Trey is managed by Tony Holden, the former Director of Boxing at the Buffalo Run Casino and a longtime boxing facilitator in Oklahoma. Holden nurtured Tommy Morrison into a world class fighter and believes that Trey has the potential to be just as good.

“It’s unbelievable how he resembles his father (in the ring),” Holden told a reporter for the Joplin Globe as Trey was preparing for his pro debut. “He cracks like his father, meaning he’s a big puncher. When I first saw him after two months of work, I was blown away.”

In reality, Trey looked very amateurish in his early pro fights. That was understandable as he had no amateur background whatsoever. He did not consider a career in boxing until he had used up his eligibility at Central Arkansas University where he was a member of the football team.

Holden shipped him off to Freddie Roach’s famous Wild Card gym to smooth out the wrinkles. The results were encouraging. Lippe-Morrison was never better than in his fight with Pittsburgh’s previously undefeated (13-0) Ed Latimore who was wacked out in the opening round.

That fight was back in September of 2016 and Trey has had only four fights in the interim. He missed all of 2017 with assorted injuries including a deep gash over his left eye sustained while sparring. He was slated to fight on a Top Rank/ESPN card in Oklahoma City in November of last year but had to pull out with a foot ailment.
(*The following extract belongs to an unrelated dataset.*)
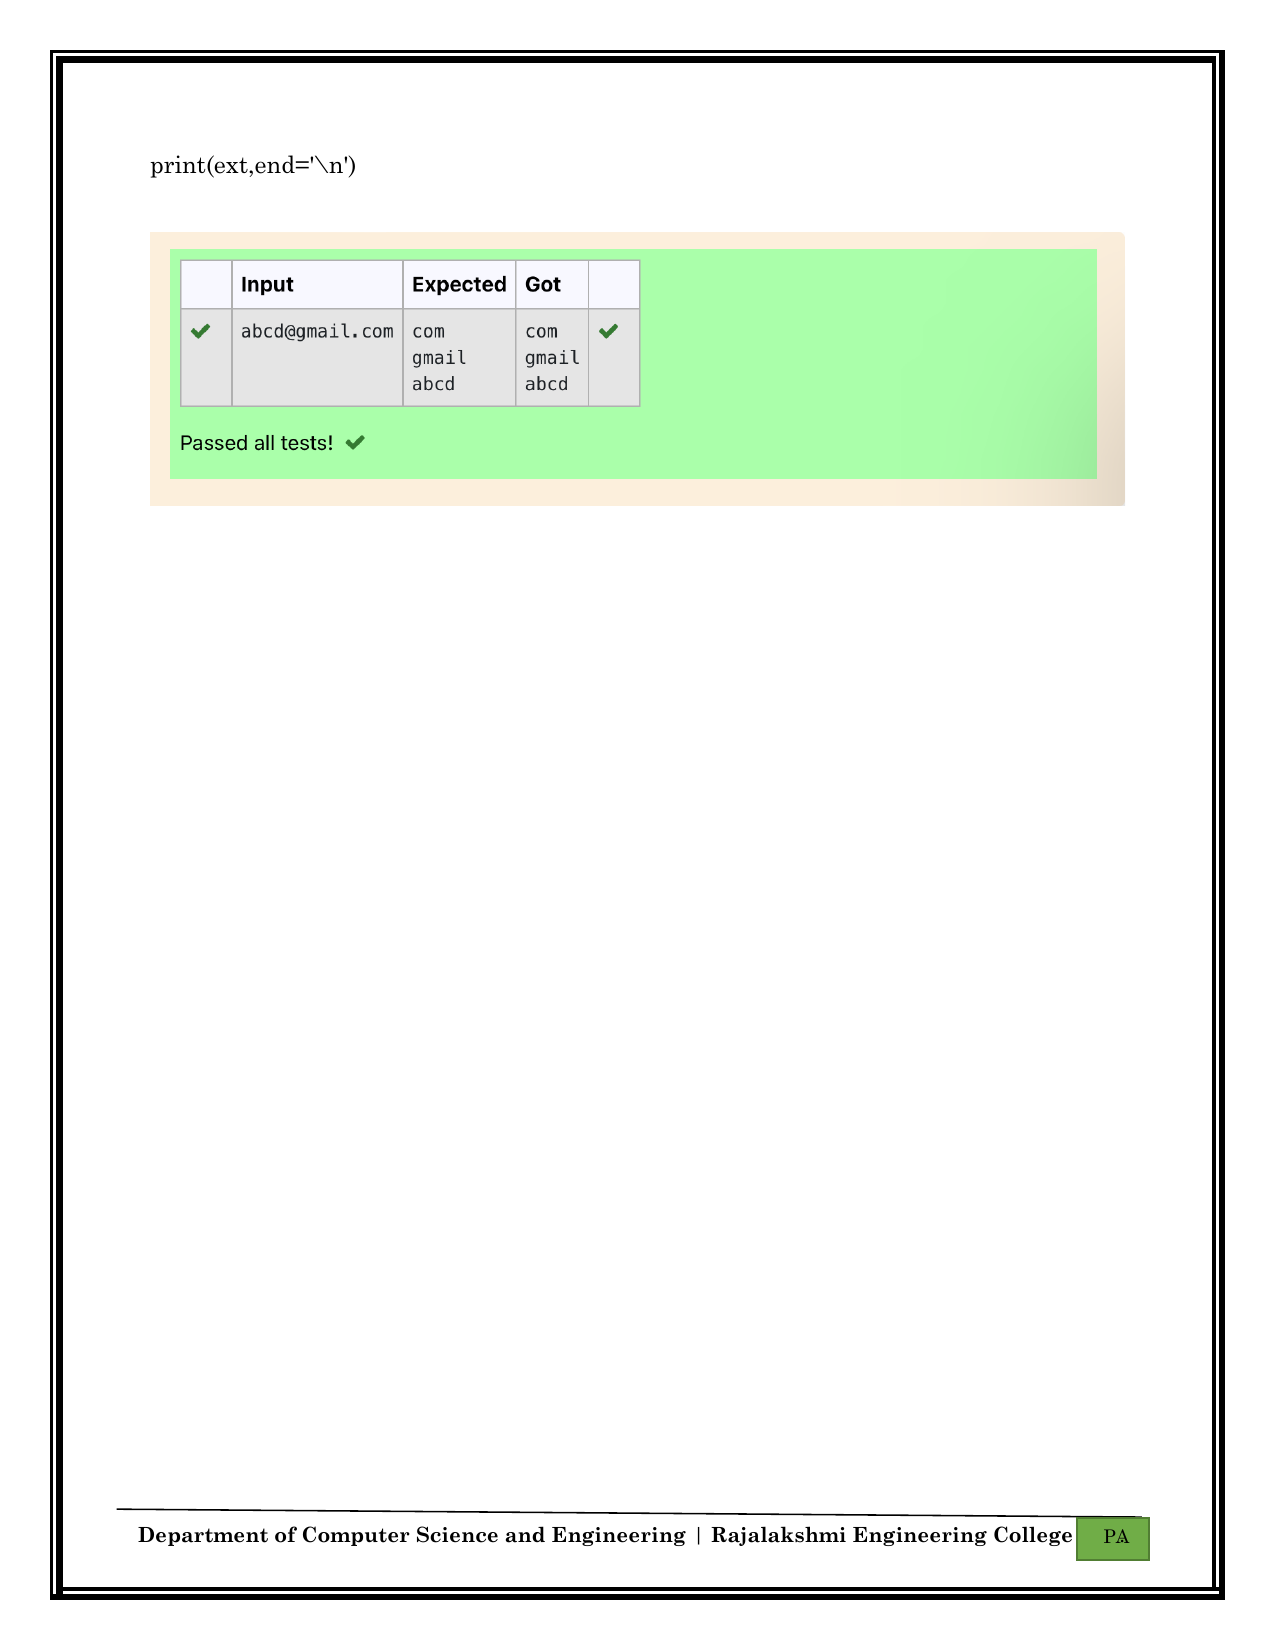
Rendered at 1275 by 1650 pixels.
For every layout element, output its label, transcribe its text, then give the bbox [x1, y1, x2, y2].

Prior to last night’s fight, Lippe-Morrison had answered the bell for only 25 rounds. He was extended into the sixth by Martinez, an unsung 35-year-old fighter with a 10-1 record against no-name opponents who had been a pro for only four years. As the bout wore on, Trey appeared content to wear Martinez down with body punches. When Martinez dropped his gloves after absorbing a hard body shot in the opening minute of round six, the ref waved it off.

Although Lippe-Morrison remains a work in progress, it’s past time for Holden to crank up his level of competition. Writing in July of last year, Tulsa World reporter Bill Halston likened the mass of Trey’s former opponents to the Savannah State football team of 2012 that played Oklahoma State, losing 84-0. But Trey remains an intriguing prospect and if he really can crack like his late father he may well make big waves in boxing’s glamour division.

—-

The Lippe-Morrison fight was on the undercard of a 4-bout DiBella Entertainment promotion featuring Hannah Gabriels. Perhaps Costa Rica’s most famous sports personality, Gabriels (20-2-1), a three-time, two-division title-holder, successfully defended her WBA female 154-pound title with a 10-round unanimous decision over Argentina’s previously undefeated Abril Vidal, now 8-1. The scores were 96-94 and 97-93 twice.

Also, Houston junior welterweight O’Shaquie Foster improved to 16-2 (11) with an eighth-round stoppage of Peru’s Jesus Bravo (19-2-1). It was the sixth straight win for Foster, the subject of a recent profile in these pages.